De leur côté, les recettes voyages se sont établies à 9,7 milliards de DH au 1er trimestre, en accroissement de 79,6% par rapport à la même période en 2021. Néanmoins, ces recettes accusent une baisse de 43,6% par rapport au 1er trimestre de l’année 2020, avant le 1er confinement. C’est dire que tout est bon pour repartir sur une bonne base. Reste une seule variante qui n’est pas du ressort des opérateurs touristiques. Il s’agit de la levée de la restriction de présenter un test PCR au niveau des aéroports et des ports marocains. «La demande pour la destination Maroc est bien manifestée, mais le bât blesse au niveau du taux de sa reconversion sur le terrain. Avec cette exigence du passeport vaccinal en plus d’un test anti-Covid, nous ne faisons que faciliter la tâche aux destinations concurrentes au Maroc», se désole Hamid Bentahar, président de la CNT. Chaque jour qui passe représente des pertes en plus. Le constat s’impose sérieusement quand on sait que l’impact de cette décision, toujours d’actualité, pourrait s’étendre sur les 12 mois à venir. Pour cause, les touristes étrangers réservent leur destination 6 mois jusqu’à 1 an à l’avance.

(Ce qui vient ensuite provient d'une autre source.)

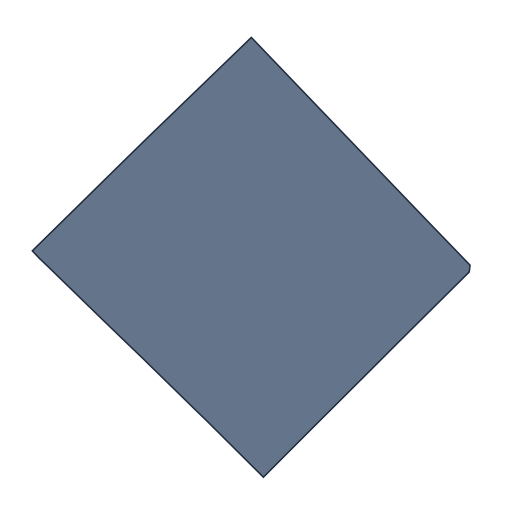 the district of Denton, Texas, United States of America, rotated 44°
{"feature_id": "52423323B29429067330401", "entity_name": "Denton", "entity_type": "district", "adm_level": 2, "iso_a3": "USA", "parent_name": "United States of America", "parent_adm1": "Texas", "projection": "robinson", "projection_center": [-97.097, 33.209], "detail": "fine", "context": "isolated", "style": "filled", "palette": "slate", "viewbox_px": 512, "rotation_deg": 44, "n_neighbors": 0, "source": "geoboundaries", "source_scale": "gbopen_adm2", "svg_char_len": 502}
<svg xmlns="http://www.w3.org/2000/svg" viewBox="0 0 512 512"><g transform="rotate(44 256 256)"><path d="M91.5,407.7L102.3,408.2L116.3,408.1L132.1,408.2L187.0,408.4L218.4,408.4L226.4,408.4L248.4,408.3L251.5,408.4L305.1,408.7L317.7,408.8L329.7,408.8L335.6,408.8L348.1,409.0L415.0,410.0L415.4,383.3L416.1,341.8L416.1,341.2L417.9,248.8L418.4,218.6L420.5,119.4L416.4,113.9L356.6,111.8L195.7,105.7L100.8,102.0L95.7,249.1L95.0,273.7L91.5,407.7Z" fill="#64748b" stroke="#1e293b" stroke-width="1.5"/></g></svg>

En dépit de cela, la reprise de l’activité est visible, aux dires des opérateurs contactés. Sauf que le taux de récupération est nettement inférieur à celui enregistré en 2019 ; une baisse atteignant 40%. Autre constat : cette reprise est redevable principalement à la clientèle locale, sur certaines destinations, comme celles de l’Oriental. Quentin Bourru, General manager de Radisson Blue Resort & Residences à Al Hoceima, explique que ce redressement de l’activité n’est pas forcément corrélé à l’amélioration des conditions sanitaires mais plutôt à la saison même, qui est connue par l’arrivée de touristes nationaux. «Tout le travail qui aurait dû être réalisé bien avant l’hiver n’a pas été fait. Nous aurions pu conclure des contrats avec des tours-opérateurs de l’Europe du Sud et de l’Est si cette restriction avait été levée», indique M.Bourru. Il faut dire aussi que cette région n’est pas choyée au niveau de la desserte aérienne. «Avec par exemple un vol par semaine depuis la Belgique, l’aéroport d’Al Hoceima n’a pas cette dimension internationale requise pour séduire les étrangers», ajoute M.Bourru. En tout cas, notre source estime que le taux d’occupation actuel se situe entre 15 et 20% et pourrait atteindre les 70%, à partir de juin.

Cette situation de reprise mitigée est d’autant plus visible par la poursuite de la fermeture de certains établissements hôteliers et des Riads, qui préfèrent attendre un allègement total des restrictions sanitaires pour prétendre à un retour normal de l’activité plutôt que de rouvrir et se trouver face à l’incapacité de couvrir leurs charges. Ceci touche plusieurs villes, dont Agadir qui affiche un taux d’occupation variant entre 10% pour certains établissements et 30% pour d’autres. «Bien qu’il y ait eu une bonne affluence des touristes en cette période qui coïncide avec les fêtes de Pâques et de Pessah, cela n’a pas été suffisant pour remplir toute la capacité litière d’Agadir. La vitesse de croisière n’a pas encore été atteinte», signale Rachid Dahmaz, président du CRT d’Agadir. Ce dernier prévoit un taux d’occupation de 90% pendant la saison estivale, réalisé essentiellement par les locaux, sachant que le marché national constitue 40% de la production nationale. Ce qui manque est lié surtout aux vols charters, quand bien même les produits balnéaires seraient présents pour la destination d’Agadir et ses environs. «Actuellement, nous devons nous préparer pour la saison d’hiver qui continue d’attirer les touristes. Cela reste conditionné par la levée de l’obligation de disposer d’un test PCR qui ralentit cette relance touristique», conclut M.Dahmaz.